In 1927 the entire industry sold $32,703,331 of the kind of products produced by the manufacturing companies. The Arrow Electric Company sales amounted to $3,849,000 and those of the Hart & Hegeman Manufacturing Company amounted to $4,537,000. In 1929 the sales of the entire electrical wiring device industry amounted to $43,120,095, of which the Arrow Electric Company had $3,584,000 and the Hart & Hegeman Manufacturing Company $4,599,000. The total sales for 1928 were not proved, but the combined sales of both companies for 1927 were about 24 per cent. of the industry's total sales for that year. There is evidence to support the conclusion of the respondent that there was a tendency to restrain trade in the discontinuance of the competition between the two manufacturing companies.
Competition connotes more than mere rivalry between salesmen selling different brands of products of the same quality, at the same price, and manufactured by the same company. Sinclair Refining Co. v. Federal Trade Comm., 276 F. 686, 688 (C.C.A. 7). Competition is eliminated where two formerly competing units are brought under one dominating ownership. United States v. So. Pac. Co., 259 U.S. 214, 42 S. Ct. 496, 66 L. Ed. 907; United States v. Union Pacific R.R. Co., 226 U.S. 61, 33 S. Ct. 53, 57 L. Ed. 124.
As has been often announced, the purpose of the provisions of the Clayton Act is to reach unlawful agreements in their incipiency. Standard Fashion Co. v. Magrane-Houston Co., 258 U.S. 346, 42 S. Ct. 360, 66 L. Ed. 653. In International Shoe Co. v. Federal Trade Comm., 280 U.S. 291, 50 S. Ct. 89, 91, 74 L. Ed. 431, the Supreme Court required evidence of substantial competition in fact, in order that there may be established an effect upon the public interest, and said:
"Obviously such acquisition will not produce the forbidden result if there be no preexisting substantial competition to be affected; for the public interest is not concerned in the lessening of competition, which, to begin with, is itself without real substance."

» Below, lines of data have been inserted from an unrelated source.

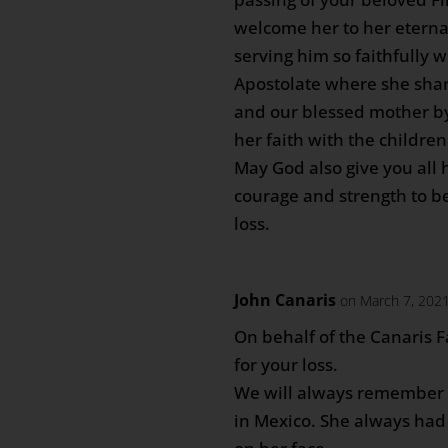
welcome her to her eterna
serving him so faithfully 
Apostolate where she shar
and our blessed mother b
her faith with the childre
May God also give you all
courage and strength to b
loss.
John Canaris
on March 7, 2021
On behalf of the Canaris F
for your loss.
We will always remember 
in Mexico. She always had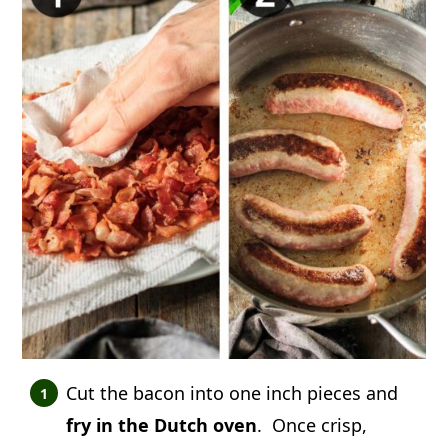
Cut the bacon into one inch pieces and
fry in the Dutch oven
. Once crisp,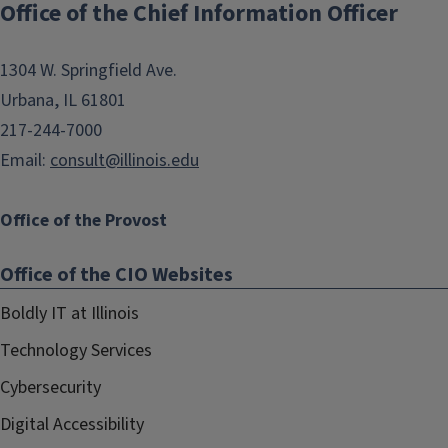
Office of the Chief Information Officer
navigation
1304 W. Springfield Ave.
Urbana, IL 61801
217-244-7000
Email:
consult@illinois.edu
Office of the Provost
Office of the CIO Websites
Boldly IT at Illinois
Technology Services
Cybersecurity
Digital Accessibility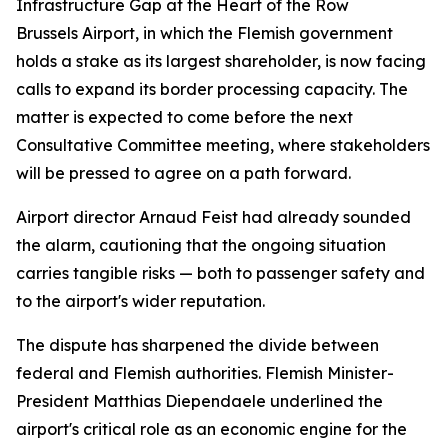
Infrastructure Gap at the Heart of the Row
Brussels Airport, in which the Flemish government
holds a stake as its largest shareholder, is now facing
calls to expand its border processing capacity. The
matter is expected to come before the next
Consultative Committee meeting, where stakeholders
will be pressed to agree on a path forward.
Airport director Arnaud Feist had already sounded
the alarm, cautioning that the ongoing situation
carries tangible risks — both to passenger safety and
to the airport's wider reputation.
The dispute has sharpened the divide between
federal and Flemish authorities. Flemish Minister-
President Matthias Diependaele underlined the
airport's critical role as an economic engine for the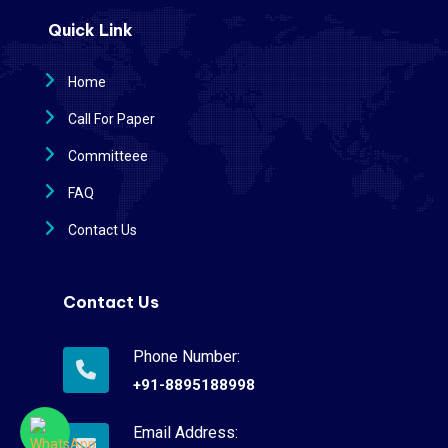
Quick Link
Home
Call For Paper
Committeee
FAQ
Contact Us
Contact Us
Phone Number:
+91-8895188998
Email Address: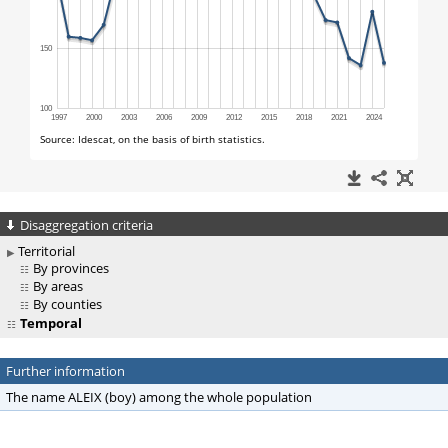
Disaggregation criteria
Territorial
By provinces
By areas
By counties
Temporal
Further information
The name ALEIX (boy) among the whole population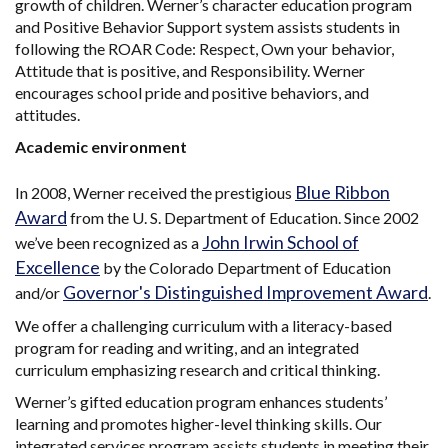
growth of children. Werner’s character education program
and Positive Behavior Support system assists students in
following the ROAR Code: Respect, Own your behavior,
Attitude that is positive, and Responsibility. Werner
encourages school pride and positive behaviors, and
attitudes.
Academic environment
Blue Ribbon
In 2008, Werner received the prestigious
Award
from the U. S. Department of Education. Since 2002
John Irwin School of
we’ve been recognized as a
Excellence
by the Colorado Department of Education
Governor's Distinguished Improvement Award
and/or
.
We offer a challenging curriculum with a literacy-based
program for reading and writing, and an integrated
curriculum emphasizing research and critical thinking.
Werner’s gifted education program enhances students’
learning and promotes higher-level thinking skills. Our
integrated services program assists students in meeting their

The converse is true, and, if there is real substance in the competition, the public interest is affected. In that case, only 5 per cent. of the commodities produced by each company were competitive, while in the instant case 59 per cent. by volume of sales of Hart & Hegeman Manufacturing Company's products competed with Arrow Electric Company products.
In Vivaudou, Inc., v. Federal Trade Comm. (C.C.A.) 54 F.2d 273, we found from the evidence that there was no tendency to create a monopoly or to restrain trade and that there was no substantial lessening of competition, for the reason that there was a lack of competitive quantity and quality in the lines of articles produced by the three companies there involved. It appeared that two-thirds of one company's business consisted of talcum powder and a small volume of compacts, whereas the second company had a large sale of compacts and extracts and the third company's principal business was face creams.
But in the instant case we think there was a substantial competition between the two companies acquired by the holding company through stock ownership, with the result that there was a substantial lessening of competition in which the public was interested, and petitioner violated section 7 of the Clayton Act.
SWAN, Circuit Judge, dissenting on the ground that the commission's order exceeded its jurisdiction.